Monday, October 19, 2015

Meet the Minor Scale Family

I've found that sometimes the minor scale patterns can be a bit overwhelming for students to remember.  I created this visual to help students see and hear the distinctions between the three types of minor scales. 
I always think of a natural minor scale as a bit sad or melancholy and was surprised to hear one of students announce that he loves playing songs in minor keys.
 The #'d 7th tone adds a creepy sounding appeal and of course makes the V7-i progressions sound so much more resolved, which is probably why the majority of minor pieces use the harmonic scale form.
I think of the melodic minor as kind of a "wanna be" major.  As the scale ascends, it starts with that distinctive minor flatted 3rd, but then the #6th and #7th tones almost trick you into thinking its a major scale.... until it returns to the natural minor form as it descends.

Friday, October 9, 2015

Ted-ED - Intriguing Videos on Music Topics

Thanks to google and a recent homeschool science experiment on solutions, I rediscovered the fascinating world of Ted-ED videos once again as my girls were intrigued by a funny analogy comparing oil molecules to women with large ball gowns who just don't fit in well with the water square dancers, so they clump together in their own corner.   The benefits of music on the brain hopefully will provide them a little more incentive to practice and the "Brain on Improv" video inspires me to be sure to include more creative assignments studio.

The Ted-ED questions led us to explore a variety of subjects including some of these other music related ideas.

Wednesday, October 7, 2015

Halloween Themed Free Piano Resources

Piano Teaching Halloween Resource Roundup Free Piano Games and Music

It's a treat to pull the seasonal games and music and rediscover a few I've forgotten.  I organized this list of free Halloween-themed music and activities posted by creative bloggers that I've enjoyed using in my studio for the past several years and added a few of my own as well. 
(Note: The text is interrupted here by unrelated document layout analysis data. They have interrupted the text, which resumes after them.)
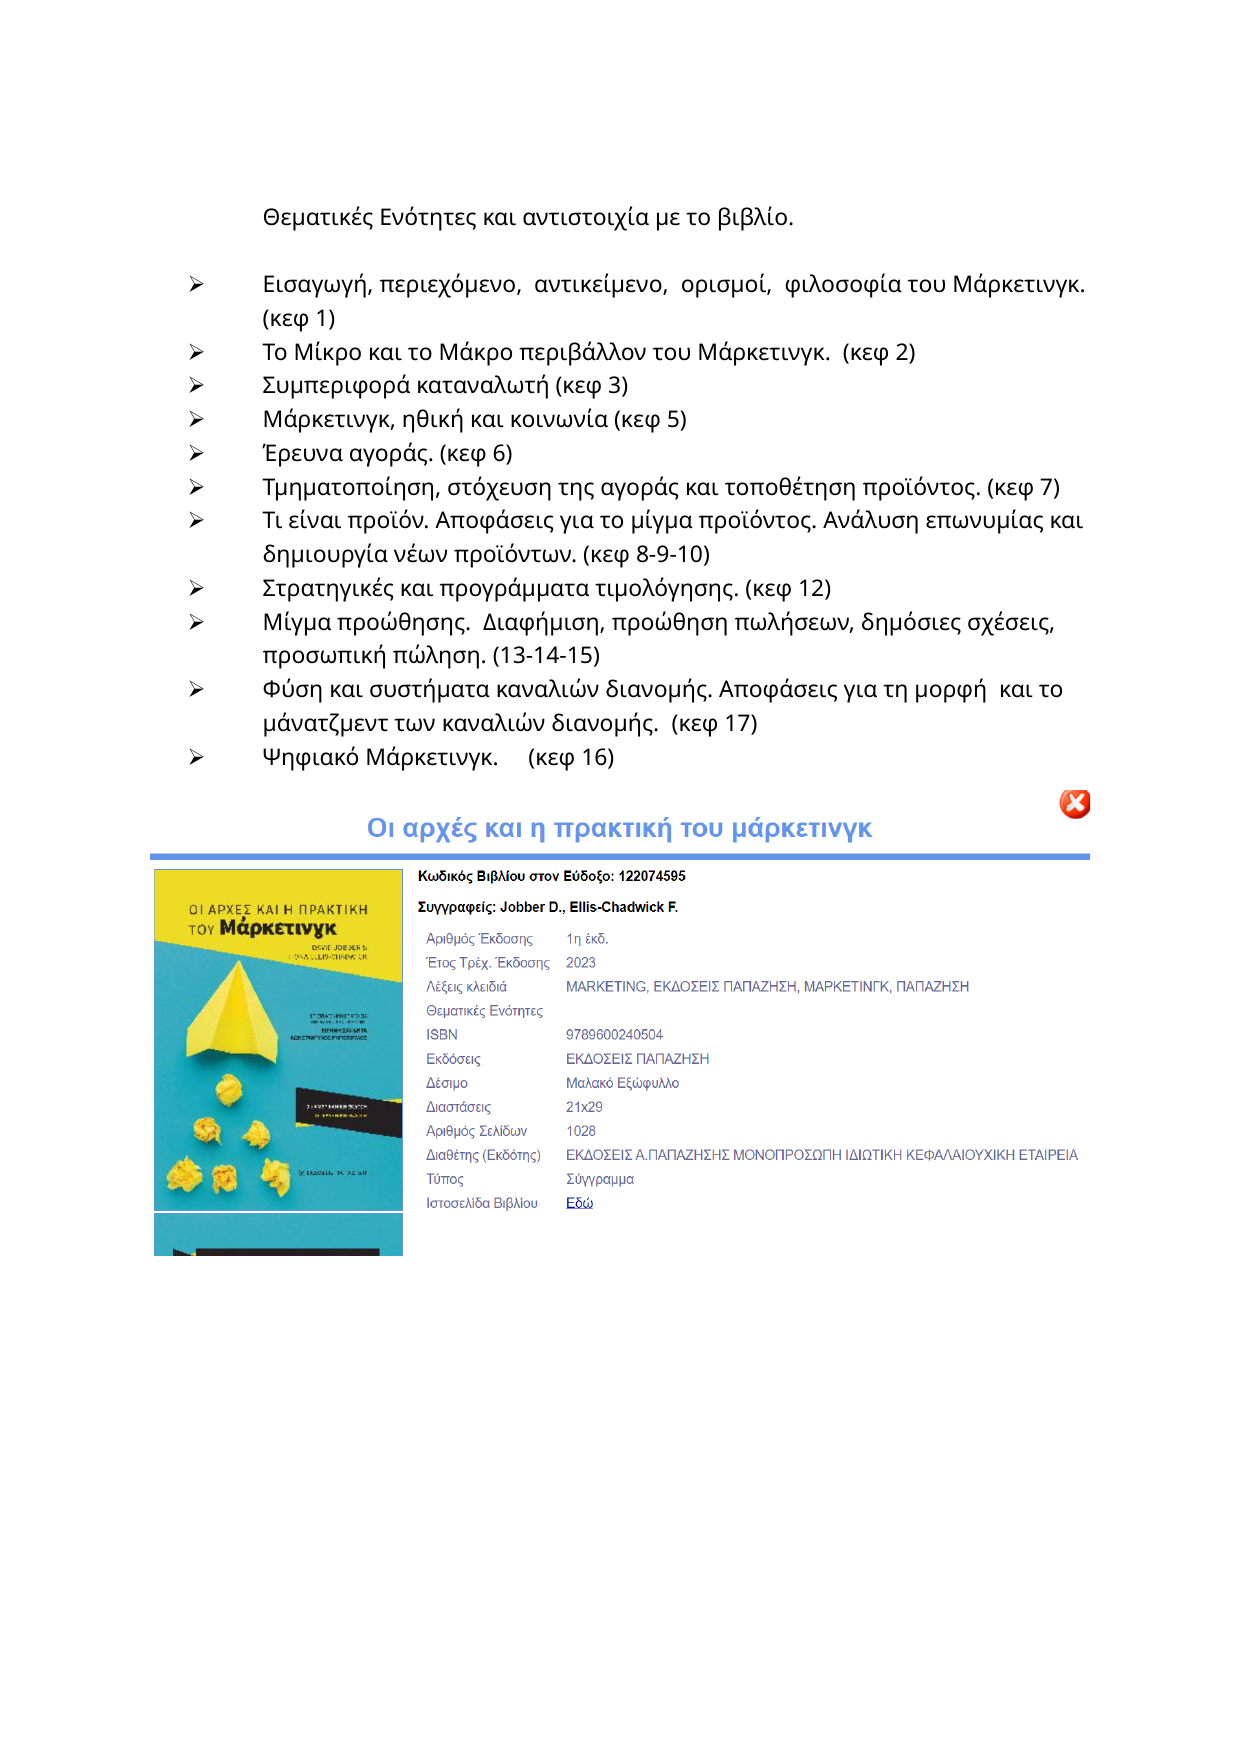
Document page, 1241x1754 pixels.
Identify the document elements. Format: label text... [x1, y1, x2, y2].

list Εισαγωγή, περιεχόμενο, αντικείμενο, ορισμοί, φιλοσοφία του Μάρκετινγκ. (κεφ 1) [187, 268, 1090, 333]
picture [150, 790, 1091, 1256]
list Φύση και συστήματα καναλιών διανομής. Αποφάσεις για τη μορφή και το μάνατζμεντ των καναλιών διανομής. (κεφ 17) [187, 673, 1090, 738]
list Τι είναι προϊόν. Αποφάσεις για το μίγμα προϊόντος. Ανάλυση επωνυμίας και δημιουργία νέων προϊόντων. (κεφ 8-9-10) [187, 504, 1090, 569]
list Μίγμα προώθησης. Διαφήμιση, προώθηση πωλήσεων, δημόσιες σχέσεις, προσωπική πώληση. (13-14-15) [187, 605, 1090, 670]
list Το Μίκρο και το Μάκρο περιβάλλον του Μάρκετινγκ. (κεφ 2) [187, 335, 1090, 367]
list Θεματικές Ενότητες και αντιστοιχία με το βιβλίο. [262, 200, 1090, 232]
list Μάρκετινγκ, ηθική και κοινωνία (κεφ 5) [187, 403, 1090, 434]
list Ψηφιακό Μάρκετινγκ. (κεφ 16) [187, 740, 1090, 772]
list Τμηματοποίηση, στόχευση της αγοράς και τοποθέτηση προϊόντος. (κεφ 7) [187, 470, 1090, 502]
list Συμπεριφορά καταναλωτή (κεφ 3) [187, 369, 1090, 400]
list Έρευνα αγοράς. (κεφ 6) [187, 437, 1090, 468]
list Στρατηγικές και προγράμματα τιμολόγησης. (κεφ 12) [187, 572, 1090, 603]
My new tradition is to invite my students to do the "Don't Scare Me, Surprise Me! Challenge" every October for our monthly piano challenge.  I introduce some of the activity options below at group lessons and then let them choose their favorites to complete from the challenge page.

Tuesday, October 6, 2015

Ponderizing with Music

To help my family better "ponderize"this scripture in 1 Timothy, I tried to pair the words to the tune of a familiar hymn.  The theme of our church President, Thomas S. Monson's message this week was "Be an Example and a Light." Music definitely expedites memorization, and I love how scriptures that are put to song come back into my mind during mundane activities like driving, washing dishes or folding laundry to uplift my thoughts and spirit.
Finding a matching meter that emphasized the important words was challenging but I chose the opening verse of "Did You Think to Pray."
So instead of singing...                                         We sing this...
Ere you left your room this morning                    Let no man despise thy youth, but
Did you think to pray?                                          Be thou an example of the believers (quickly)
In the name of Christ our Saviour                         In word, in conversation
Did you sue for loving favour?                             In charity in spirit
As a shield today.                                                  In faith, in purity
As a shield today.                                                  4:12        First Timothy
(lyrics by Mary A. Pepper Kidder)
I designed the pocket size image above so they can refer to their cards at school and "ponderize" throughout the day.,

Another fun piano resource that uses this similar method of adding lyrics to familiar tunes is "A Night at the Symphony" by Carol Matz.  If you take a peek inside on, you can read the clever lyrics paired with familiar classical pieces that introduce students to different elements of music history.  Some of the selections are appealing melodies that I first learned while playing in middle school orchestra including Eine Kleine Nachtmusik, Surprise Symphony, Spring and the theme from 1812 Overture.

Thursday, October 1, 2015

Will Pay for Practice

This is one of the newest additions to my studio that I found at the local thrift store.  Students earn quarters at their lessons by coming prepared to  pass off 3 songs or keyboard skill levels .  It has been a great motivation for all but the one "jellybean hater" in my studio.  The biggest challenge is keeping the machine stocked!